For the Best Fit section of the report, I want to revisit that in a little more detail. This provides the best distribution that was fit in terms of which model minimized the AIC, and then there's a series of upper and lower alert and action quantiles. These correspond to a platform launch. Either you're going with the default values or you're specifying some upper and lower alert and action probabilities. Those probabilities, these quantiles correspond to the point in the data for the distribution considered defining for that distribution, where that proportion, that probability of the data that, that 97.5% of the data for the lower case is less than that point for the upper limit, for example.
A way to interpret this in a meaningful sense is the these quantiles. If you are exceeding these quantiles, but the process is truly in spec, or to this example, if the sensor is performing normally, there are no issues with the sensor in the data. It doesn't actually have a contamination problem. The chances that you'd be seeing this sort of violation. For, let's say, the default case where you only have upper limits, and those upper limits are for the alert, the alert upper limit probability, it's 0.975 and 0.9985 for the upper action limit probability.
If you're seeing violations of those points for data, and the data was truly not dealing with the contamination issue, there'd be a 2.5% chance that you would be observing this for the alert case, and if you're violating the action limit, it'd be a 0.15% case. What that means is when you're seeing these sorts of violations, you can know right off the bat that it's not very likely that this is going to be happening.

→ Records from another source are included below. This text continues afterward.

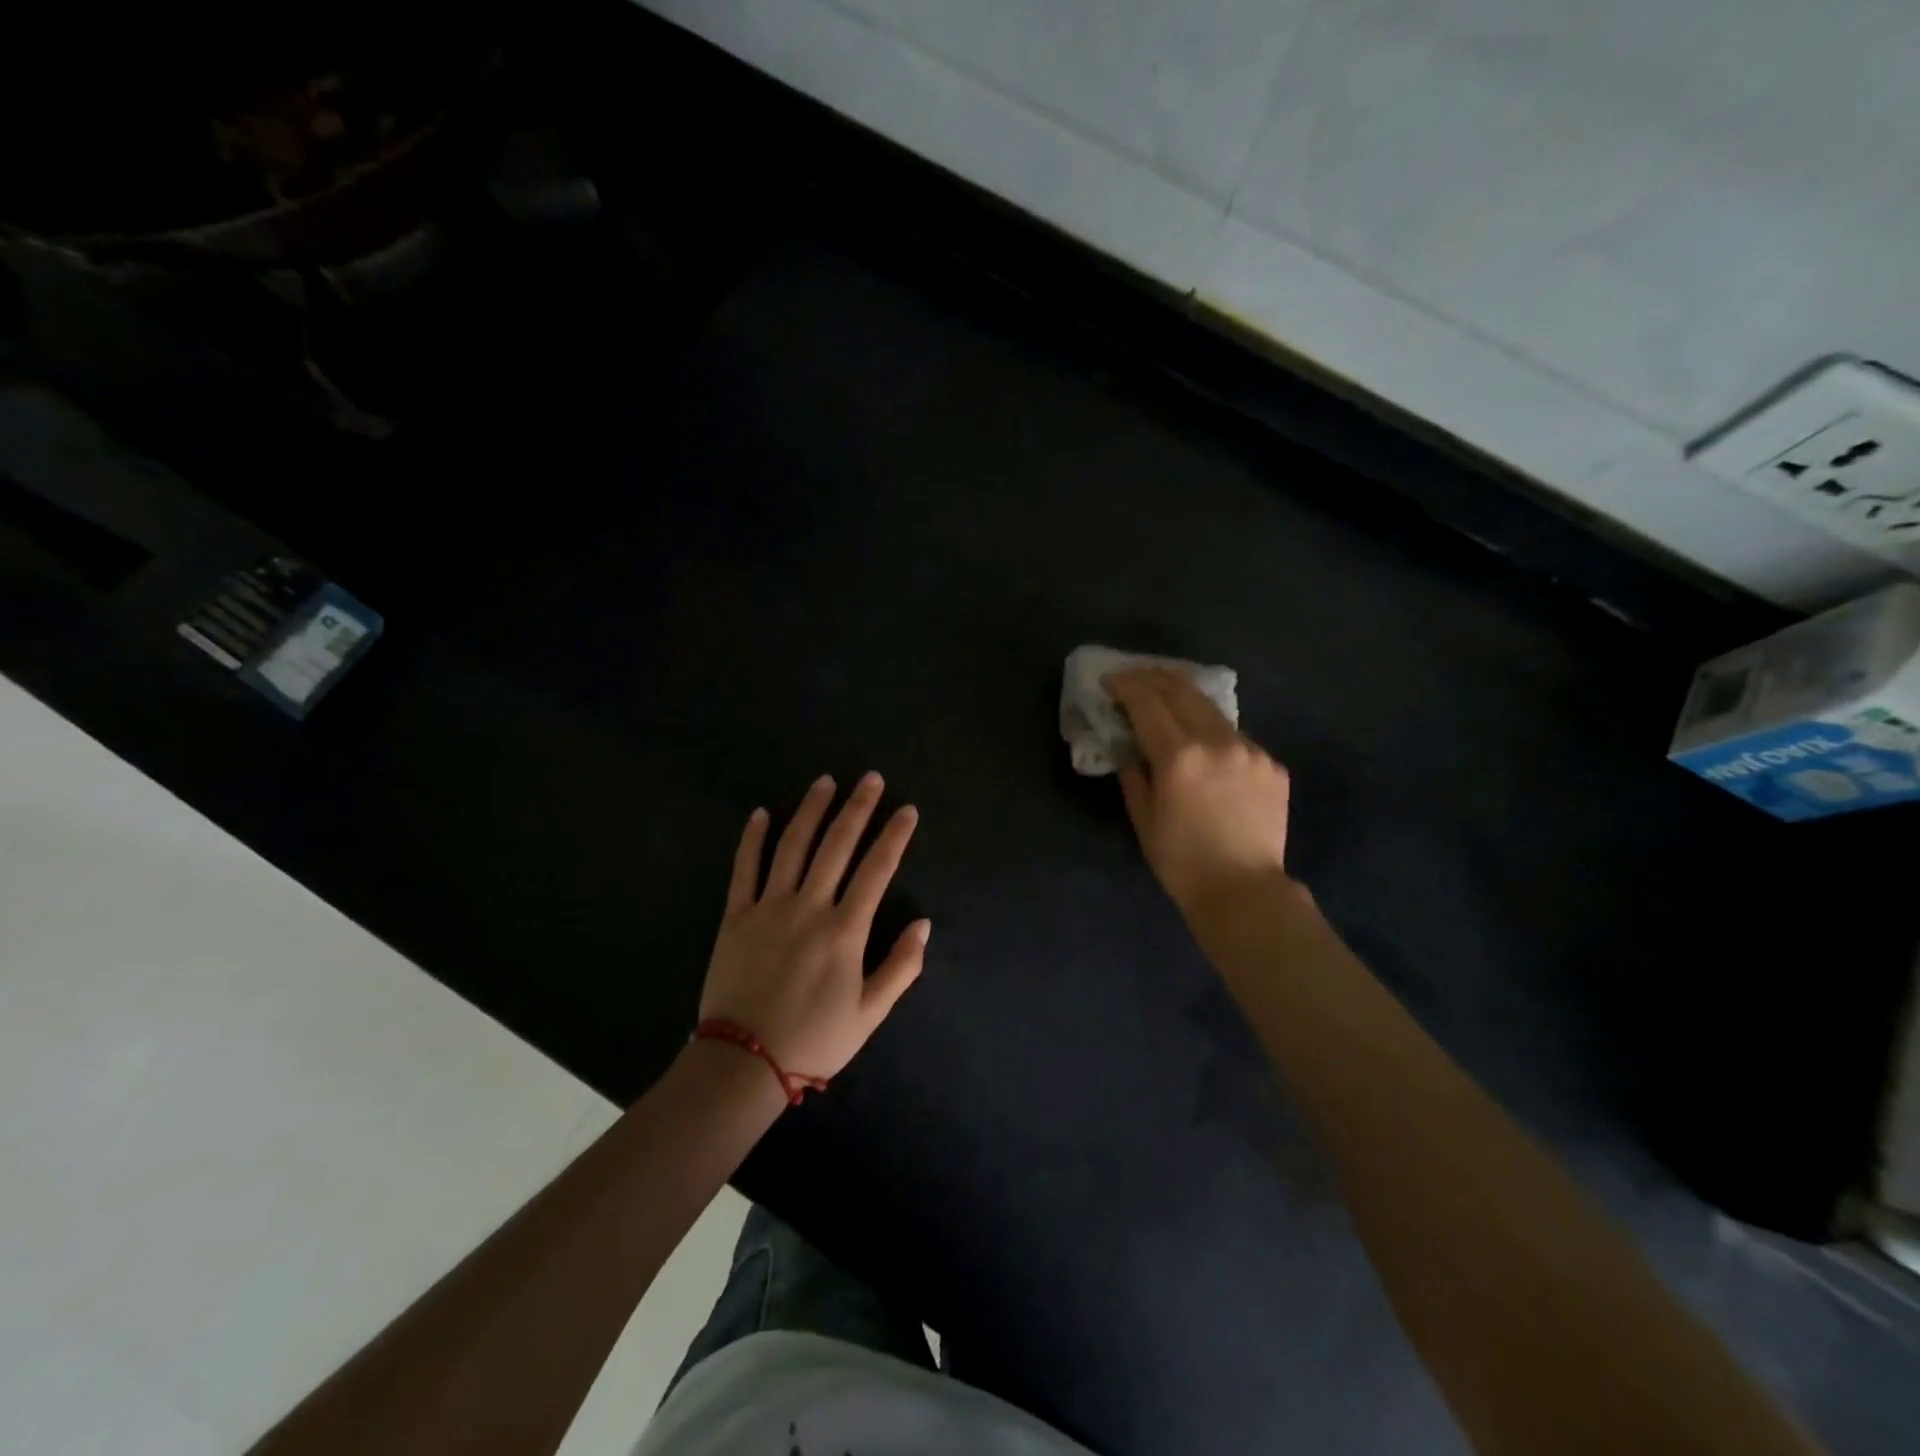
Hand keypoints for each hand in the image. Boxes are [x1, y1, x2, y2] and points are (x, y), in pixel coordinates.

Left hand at [699, 773, 929, 1084]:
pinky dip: (753, 838)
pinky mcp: (735, 916)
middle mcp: (809, 907)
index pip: (877, 870)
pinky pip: (744, 868)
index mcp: (844, 930)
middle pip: (837, 846)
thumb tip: (923, 924)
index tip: (907, 810)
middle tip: (871, 778)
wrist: (742, 1062)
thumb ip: (901, 967)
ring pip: (793, 846)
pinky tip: (762, 813)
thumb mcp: (869, 1014)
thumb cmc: (813, 1040)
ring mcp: (768, 907)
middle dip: (857, 808)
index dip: (895, 837)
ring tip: (825, 782)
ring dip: (811, 810)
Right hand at [1104, 667, 1293, 914]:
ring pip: (1212, 709)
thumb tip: (1131, 750)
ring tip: (1167, 696)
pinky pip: (1236, 737)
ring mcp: (1250, 751)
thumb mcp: (1143, 818)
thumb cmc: (1181, 861)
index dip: (1126, 686)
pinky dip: (1212, 731)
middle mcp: (1217, 742)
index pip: (1147, 703)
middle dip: (1154, 678)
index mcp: (1179, 756)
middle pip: (1182, 691)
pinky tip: (1204, 743)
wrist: (1244, 891)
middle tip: (1136, 677)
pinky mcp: (1271, 765)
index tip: (1110, 680)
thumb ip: (1133, 775)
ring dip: (1185, 697)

If you've specified these probabilities, you'd be expecting that it would be a small chance that this would be happening while things are performing normally, which indicates to the user. Let's take a look at these things and see what's going on. If they're seeing these sorts of violations.
In summary, these new chart types streamline the process of generating useful results for environmental monitoring. Also, you can produce charts for non-negative continuous and proportion based processes. The continuous chart types fit exponential, gamma, Weibull, and log normal distributions, but if you have data that contains zeros, you can also fit the zero inflated versions of these distributions.
As with count charts, these new other new chart types eliminate the need for lengthy scripts to tie together output from multiple different parts of JMP, because now everything is being able to be produced in the process of screening platform and the reports that you get are easy to interpret and helpful in immediately making decisions. I want to thank a few people that were also involved in creating this platform or these new features.
John Sall and Clay Barker worked on developing the platform, and Tonya Mauldin also helped with additional testing work. And then I also want to thank Byron Wingerd and Jason Rasnake for their work on a dashboard to visualize these environmental monitoring scenarios, so that that image that we saw at the beginning was part of their work, and they are currently working on implementing add-in into JMP that you can access in the JMP marketplace that allows you to do this with your own data as well. That's all I have for you today. Thanks.